Monday 20 June 2016

THE AFRICAN GIRL: WHY WE AREN’T MOVING FORWARD


-Maimouna is a bright five year old Muslim girl living in Senegal with her small family consisting of her parents and two older brothers. She also had an older sister, Hadiza, who, at seventeen, was brutally murdered for being seen leaving a male friend’s house in the evening unaccompanied. Nothing was done about it, although everyone knew who had been behind the murder: her older brothers who didn’t want her to bring shame to the family by eventually having a bad reputation. This was their reason despite the fact that they knew she was of good repute and chaste. As a result, Maimouna was not allowed to go to school, and was closed off to the world.

-Kelechi hated cleaning more than anything in the world, but it was more preferable to clean and sweep the entire compound than to have her mother yelling over her head that she had better be happy about doing domestic work because one day very soon she would get married and being homely was her sole purpose on earth. She had to sweep the compound and everyone’s room in the house and prepare everyone’s food before she left for the nearby secondary school every morning. It wasn’t like she was ultimately missing out anyway; once she finished the twelfth grade, her parent’s would force her out of school to get married to pay her little brothers' way through school until they could get back on their feet. This , her worse nightmare because the suitor on her father’s mind was twice her age and she couldn’t imagine life with him. What’s more, she loved school and hoped feebly that she would get to go to the university to study law. But her father was not wasting money on someone who would eventually leave for another man’s house.

The first scenario looks like an excerpt you would see in a newspaper published in 1970. The second scenario sounds like a typical gossip story for those living in rural Igbo land back in the 30s. Sadly, this is not the case. These are diluted examples of events that occur in the lives of females living in present-day African society.

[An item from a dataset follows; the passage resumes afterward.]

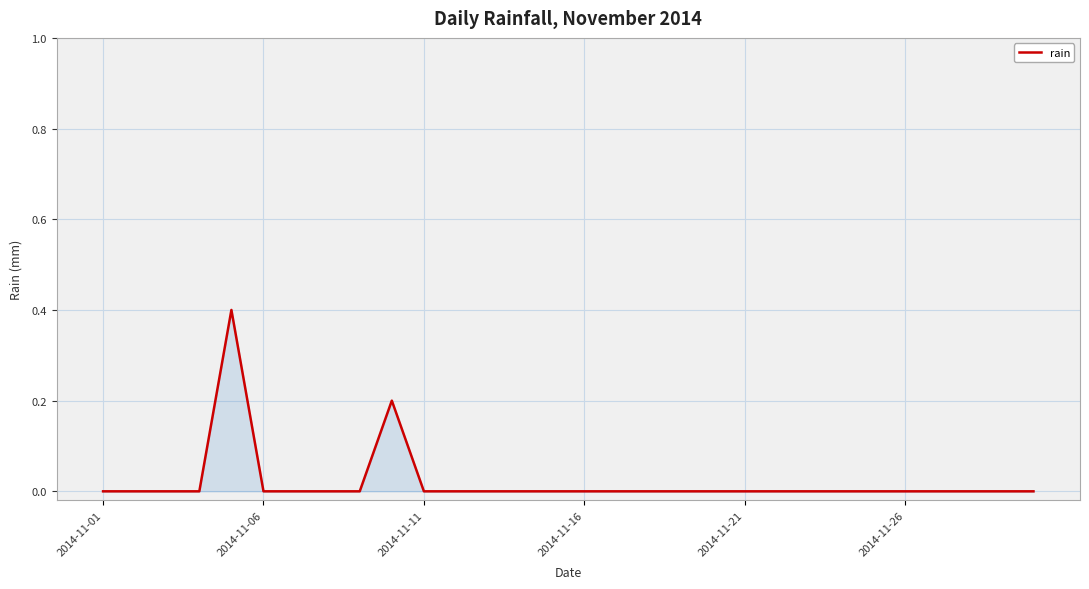

Count the values in the range 0 to 1.

30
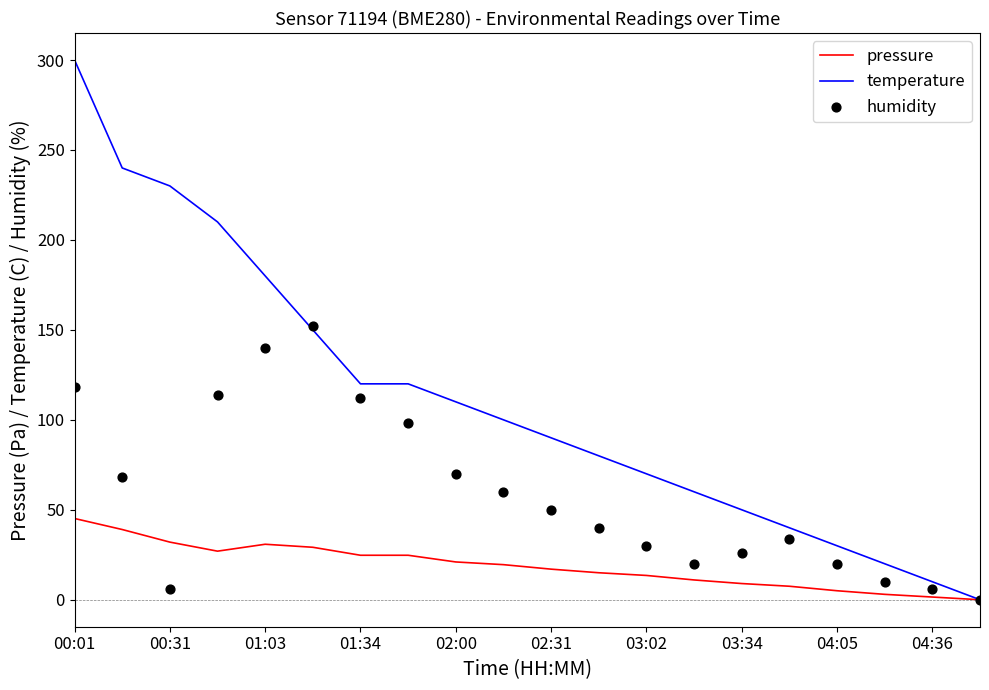

What is the total value across all series at 11?

135.0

The major problem with African society in relation to its female population is that it belittles them. This is done in order to subdue the females and drill into their heads that their duty in life and society is on fact subordination. Why has this been so? That’s obvious: in order to achieve male dominance over everything. In African society, we women are the property of men.

Before I go on to talk about the problems with the African female, let me just state that, as unbiased as I try to be, I am not a feminist and actually think of myself as anti-feminist. I don’t support outright feminism or aggressive movements made by women who tend to be bitter against all things “men” and who think advocating for the right to be promiscuous without being called sluts, to not have to be submissive to their husbands, but rather rebellious, and to demoralize society is permissible in the name of feminism. That’s not what this is. I respect both men and women equally. This article is intended to aid the removal of the negative stereotypes women are burdened with.

The problem with the African girl is that she thinks lowly of herself. She is actually raised to be ashamed of herself and her femininity, of the fact that she was made female and not male. This frame of mind stays with her and she ends up passing it on to her own daughters and sons. Mothers generally have the job of training the children and instilling values. When a mother trains her daughters to believe themselves inferior to their brothers and other men, they have no audacity to act otherwise because they know not otherwise. And so the deadly cycle continues.
 It is a normal thing to hear parents scolding their daughters over things boys usually get away with. The worse I hate- and Chimamanda Adichie once mentioned this in one of her conferences- is when I am reclining on the sofa, probably reading a book, and the next thing I hear from an elder is, “Close your legs!” or “Sit like a woman!” These sharp rebukes never cease to baffle me. What is it between my legs that so offends the people of society? God created my female offense in His image, last I checked, and nowhere in His holy book did I see a manual on the proper way for women to sit while in the comfort of their own house, because I don’t mean in public. To be frank, it is the boy who should be told to close his legs because…well…his own offense is prominent. Why do mothers, instead of taking initiative to do away with negative traditions imposed on females, help to further enslave themselves and their daughters into thinking that way? Before we can see change in our society, there should first be a renewing of the mind.

Another problem with the African girl is that she believes her only source of power to be her sexual prowess. I often hear girls my age and older say, “I use what I have to get what I want.” What a thought! The worse part is that whenever they say this they aren’t talking about using their brains, but rather their sexuality. Hollywood celebrities and social media make this kind of thinking popular, with the likes of Nicki Minaj and many other female singers and male rap artists who portray women and even men as sex objects who should have no other agenda but to slavishly please the opposite sex, no strings attached. We blame females for being “runz girls” or high-class prostitutes who sell their bodies for sex, but is it really their faults? When we all have a hand in belittling girls to see their worth only when attached to a man, what else should we expect?
 Is it right to limit our girls to only cooking, cleaning, and popping out babies faster than the speed of light? Let’s wise up. We can only get what we give out. Once we begin to raise our daughters and teach our girls that they have the ability to set their goals beyond the sky and learn to impact not only just their future families, but the world. Then, and not before, will they begin to have more respect for themselves.